Pour l’instant, il y a eu deux rotations de cargo de fret, lundi et mardi. La capacité d’emport de ces avions n’est pas saturée. Le sous-préfet de Saint-Laurent a tenu hier (mardi, ndlr) une réunion avec tous les partenaires. Personne n’a fait état de difficultés. En tout cas, il reste de la capacité d’emport, on s’adaptera aux besoins des commerçants.
Des alertes ont été lancées depuis novembre sur le niveau anormalement bas du fleuve. Comment en est-on arrivé la ?
La situation est suivie de près et en permanence. L’alerte a été donnée dimanche et une solution a été trouvée lundi matin. Pour réagir, il faut identifier les besoins.
Comment survit le secteur du BTP ?
Un accord a été trouvé au niveau national entre l’État et les acteurs du BTP pour assurer le maintien d'une certaine activité sur les chantiers. Chez nous, un certain nombre de chantiers qui avaient fermé rouvrent progressivement.

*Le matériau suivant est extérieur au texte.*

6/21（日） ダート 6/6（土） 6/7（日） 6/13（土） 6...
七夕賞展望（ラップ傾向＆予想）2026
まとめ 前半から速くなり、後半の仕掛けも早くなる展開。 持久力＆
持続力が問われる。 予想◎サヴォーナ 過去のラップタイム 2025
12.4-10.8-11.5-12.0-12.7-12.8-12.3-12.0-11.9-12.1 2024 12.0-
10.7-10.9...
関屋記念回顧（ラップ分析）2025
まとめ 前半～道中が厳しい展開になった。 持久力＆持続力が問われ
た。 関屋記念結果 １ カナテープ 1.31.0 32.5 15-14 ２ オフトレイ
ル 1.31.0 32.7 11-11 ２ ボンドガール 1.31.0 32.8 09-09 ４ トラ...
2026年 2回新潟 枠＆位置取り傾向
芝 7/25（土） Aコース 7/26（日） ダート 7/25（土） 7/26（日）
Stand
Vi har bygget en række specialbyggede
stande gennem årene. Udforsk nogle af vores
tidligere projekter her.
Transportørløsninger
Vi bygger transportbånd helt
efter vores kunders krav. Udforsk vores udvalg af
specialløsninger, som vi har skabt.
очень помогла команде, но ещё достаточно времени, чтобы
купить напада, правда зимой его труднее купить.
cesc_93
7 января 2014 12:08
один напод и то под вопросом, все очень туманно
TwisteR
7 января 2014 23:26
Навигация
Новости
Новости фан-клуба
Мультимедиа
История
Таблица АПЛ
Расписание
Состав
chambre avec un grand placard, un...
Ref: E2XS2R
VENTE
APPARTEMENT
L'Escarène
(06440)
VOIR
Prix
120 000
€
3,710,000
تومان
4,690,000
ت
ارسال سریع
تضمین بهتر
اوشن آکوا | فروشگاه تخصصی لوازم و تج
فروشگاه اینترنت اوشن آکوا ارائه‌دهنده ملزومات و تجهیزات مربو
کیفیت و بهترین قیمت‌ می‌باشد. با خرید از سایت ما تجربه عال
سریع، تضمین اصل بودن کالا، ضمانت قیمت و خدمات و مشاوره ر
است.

Le chômage partiel a été accordé et touche toutes les entreprises qui peuvent être en difficulté*.
Comment cela se passe quand une personne sur un chantier est infectée ?
Sur les chantiers les mesures barrières doivent être strictement appliquées. Un certain nombre de mesures très concrètes sont également mises en place. L’idée est d’arriver à un accord gagnant-gagnant dans chacune des entreprises.
Le pire ce serait que toute vie économique s’arrête ?
C’est une évidence. Le confinement sera long. Tout le défi est de réussir à faire appliquer ce confinement, de réduire les contacts sociaux au maximum, et dans le même temps d’assurer la continuité de la vie économique sans mettre en danger celle des salariés. Ce sont des contraintes qui peuvent paraître contradictoires mais il faut dépasser cela. Il faut continuer à protéger les salariés sans mettre en péril notre économie.
Un message pour les Guyanais ?
Faisons preuve de discipline et de solidarité. C’est en restant unis que l’on surmontera cette crise.

* L’ordonnance sur l’activité partielle devrait être publiée vendredi. La possibilité de bénéficier du chômage partiel sera élargie aux assistantes maternelles, aux employés à domicile, aux VRP, aux salariés au forfait jour, aux apprentis, aux micro entreprises, aux intérimaires… Les nouvelles ordonnances permettront également à toute entreprise, en cas d’accord collectif dans la structure ou la branche d’activités, d’imposer une semaine de congés payés pour tout le monde au même moment dans les prochaines semaines, également possible d’imposer dix jours de RTT.